If you follow transparency and open-records news, you might have heard about what’s going on in Virginia, where the state Senate last week approved a bill to make the names and training files of law-enforcement officials “excluded from mandatory disclosure” under the state Freedom of Information Act.
In other words: If the bill becomes law in its current form, when a reporter or private citizen asks a local police department for a list of officers on staff, the department could choose to simply reject it. It’s a remarkable piece of legislation, and journalists in the state have been doing a good job noting its unprecedented nature and pointing out how the law’s broad language raises some fairly absurd questions about what it might mean in practice.
What you might not know is that the journalist whose digging seems to have prompted this proposal pursued a very similar line of reporting not too many years ago. But in that case—in another state, and before accountability for police abuses had become a national story—the discussion went in a very different direction.
The journalist in question is Gary Harki, now the database reporter at The Virginian-Pilot. Before coming to The Pilot, Harki worked at The Charleston Gazette in West Virginia. There, in 2008, Harki got on to a story involving a cop who’d beaten a black man in front of his white wife and their child at a gas station. The officer was later sentenced to prison for civil-rights violations. In covering the saga, Harki learned that the officer had bounced around different police departments and was known as a problem cop.
That led to more reporting. Eventually, Harki asked for access to a state police database so he could track the movement of officers, and state officials worked with him on an open records request for the information. With the data, Harki identified a pattern of police with disciplinary issues moving from department to department. He wrote a series of stories about it, and the legislature paid attention.
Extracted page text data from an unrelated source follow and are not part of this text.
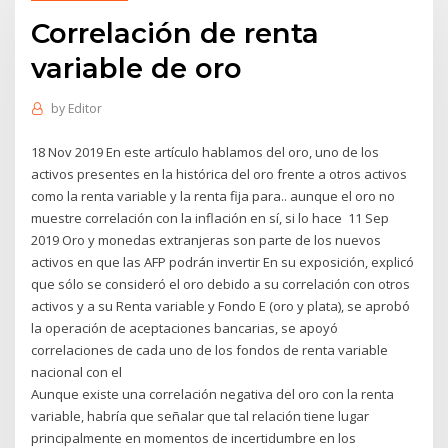
Correlación de renta
variable de oro
by
Editor
18 Nov 2019 En este artículo hablamos del oro, uno de los
activos presentes en la histórica del oro frente a otros activos
como la renta variable y la renta fija para.. aunque el oro no
muestre correlación con la inflación en sí, si lo hace 11 Sep
2019 Oro y monedas extranjeras son parte de los nuevos
activos en que las AFP podrán invertir En su exposición, explicó
que sólo se consideró el oro debido a su correlación con otros
activos y a su Renta variable y Fondo E (oro y plata), se aprobó
la operación de aceptaciones bancarias, se apoyó
correlaciones de cada uno de los fondos de renta variable
nacional con el
Aunque existe una correlación negativa del oro con la renta
variable, habría que señalar que tal relación tiene lugar
principalmente en momentos de incertidumbre en los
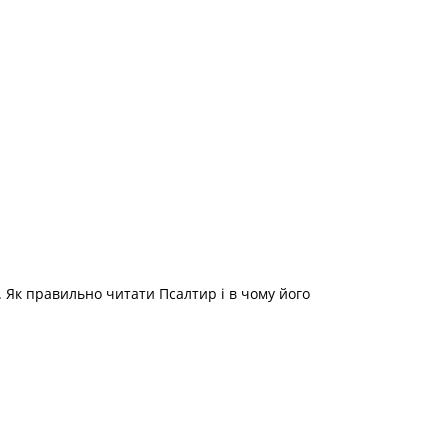
 Як правильно читати Псалтир і в чому його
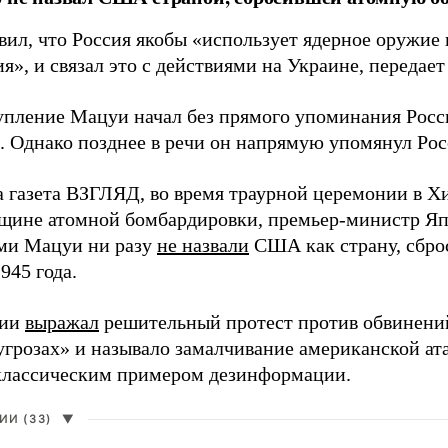
вил, что Россия якобы «использует ядерное оружие 
я», и связал это с действиями на Украине, передае
упление Мацуи начал без прямого упоминания Росс
. Однако позднее в речи он напрямую упомянул Ро
а газета ВЗГЛЯД, во время траурной церемонии в 
вщине атомной бомбардировки, премьер-министр Яп
ми Мацуи ни разу
не назвали
США как страну, сбро
1945 года.
сии
выражал
решительный протест против обвинений
угрозах» и называло замалчивание американской ат
классическим примером дезинформации.
И (33)
▼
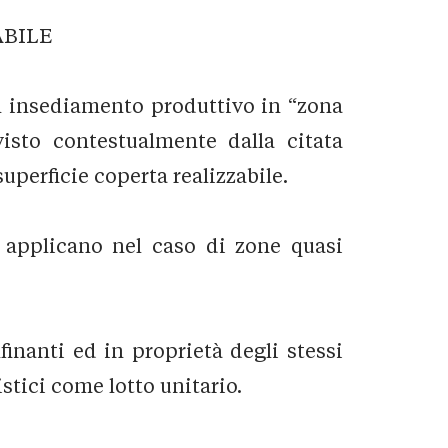
ABILE
i un insediamento produttivo in “zona
isto contestualmente dalla citata
superficie coperta realizzabile.
si applicano nel caso di zone quasi
inanti ed in proprietà degli stessi
istici come lotto unitario.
In 2011, the legislature passed a bill adding an additional layer of state oversight when officers move from one department to another.
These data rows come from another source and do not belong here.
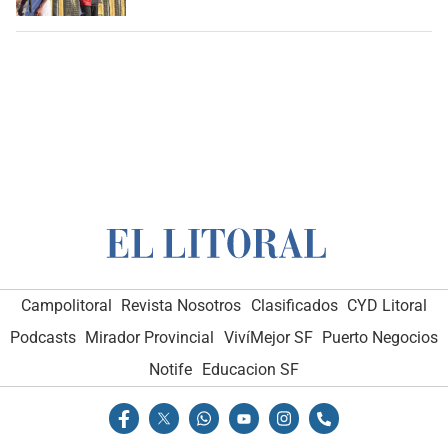
Campolitoral
Revista Nosotros
Clasificados
CYD Litoral
Podcasts
Mirador Provincial
VivíMejor SF
Puerto Negocios
Notife
Educacion SF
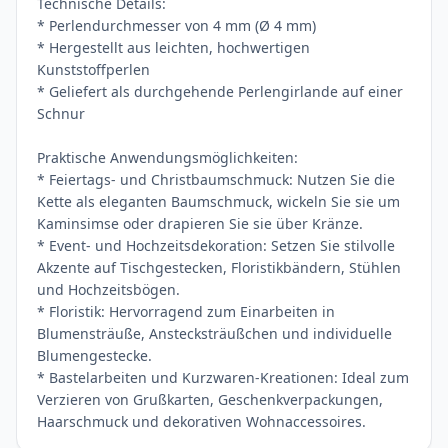
Technische Details:
* Perlendurchmesser von 4 mm (Ø 4 mm)
* Hergestellt aus leichten, hochwertigen
Kunststoffperlen
* Geliefert als durchgehende Perlengirlande auf einer
Schnur
Praktische Anwendungsmöglichkeiten:
* Feiertags- und Christbaumschmuck: Nutzen Sie die
Kette als eleganten Baumschmuck, wickeln Sie sie um
Kaminsimse oder drapieren Sie sie über Kränze.
* Event- und Hochzeitsdekoration: Setzen Sie stilvolle
Akzente auf Tischgestecken, Floristikbändern, Stühlen
und Hochzeitsbögen.
* Floristik: Hervorragend zum Einarbeiten in
Blumensträuße, Anstecksträußchen und individuelle
Blumengestecke.
* Bastelarbeiten und Kurzwaren-Kreationen: Ideal zum
Verzieren von Grußkarten, Geschenkverpackungen,
Haarschmuck und dekorativen Wohnaccessoires.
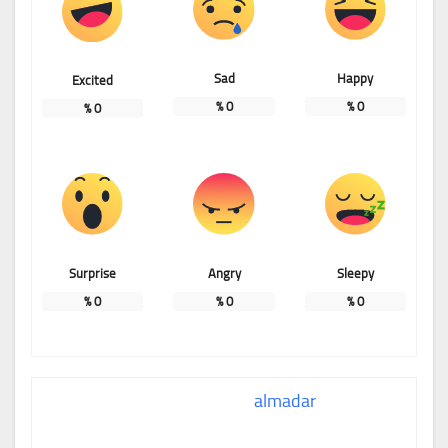
Sad
Happy
Excited
%
0
%
0
%
0
Surprise
Angry
Sleepy
%
0
%
0
%
0
almadar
Fast forward a few years, and Harki is now trying to replicate his work—in Virginia, where some lawmakers are known to take a dim view of the press, and in a different national environment, when Black Lives Matter protests make headlines and police lobbyists are increasingly on the defensive.
In June 2015, Harki requested the names of police officers who work in departments across the state, along with information about where they work and for how long. After a lengthy negotiation, the state ultimately refused to release the information. In October, The Pilot sued for access.
A month later, the paper won in court, and Harki got the records.
And three months after that, the Senate voted to change the law, so the type of reporting Harki is trying to do would be impossible.
— Matt McKinney (@Mmckinne17) February 16, 2016
“I think the fact that we got a copy of those records is the catalyst for the legislation,” Harki told me, and he’s got reason to think that. As The Pilot reported, the bill’s lead sponsor, Sen. John Cosgrove (R-Chesapeake), is from The Pilot’s area. He even mentioned the lawsuit in a committee hearing as justification for the new law.
“The reason I brought this forward: There was a court ruling in Norfolk,” Cosgrove said in a Feb. 2 hearing. “The Virginian-Pilot had requested this type of information—salary and position—and the court ruled that that was actually open to access.”
Cosgrove did not return a call seeking comment for this story, but he and others have cited safety concerns, arguing that the release of information could expose undercover police or put officers at greater risk of harm from terrorists or hackers.
Harki is unpersuaded by that. “I think the real reason is they know this information is a window into legitimate problems within the state’s police force, and they don’t want to deal with those problems or be embarrassed,” he said.
Though it has passed the Senate, the law might not go anywhere. Open government advocates like the Virginia Coalition for Open Government are pushing back against it. The Virginia Press Association has asked Harki to speak about the proposed law during a subcommittee hearing in the House of Delegates this week.
The National Freedom of Information Coalition is also tracking the bill, along with others around the country that would restrict access to information about police.* For example, a proposed measure in New Jersey would exempt from disclosure information about state police detectives, including “name, title, position, salary or any other identification that would reveal the identity of a detective.” (A controversy erupted in that state last year when state police declined to name an officer involved in a shooting death.) In Oregon, lawmakers in the House passed a bill that was rushed through to conceal the identity of the officer who shot one of the leaders of the Malheur National Wildlife Refuge occupation.
Even in that context, the Virginia bill “is a new one for us in terms of… just creating a blanket exemption of police officers,” said Dan Beverly, interim director of the NFOIC.
Fortunately, one state where there have been no proposals for new restrictions is Colorado, where The Denver Post—though it was denied access to a key database—has embarked on a series about bad cops who “jump from department to department despite committing transgressions that would bar them from law enforcement jobs in many states.”
Well, at least there’s no new law proposed yet.
*The original version of this sentence incorrectly stated that the NFOIC is based in Florida. In fact, it is based at the University of Missouri School of Journalism.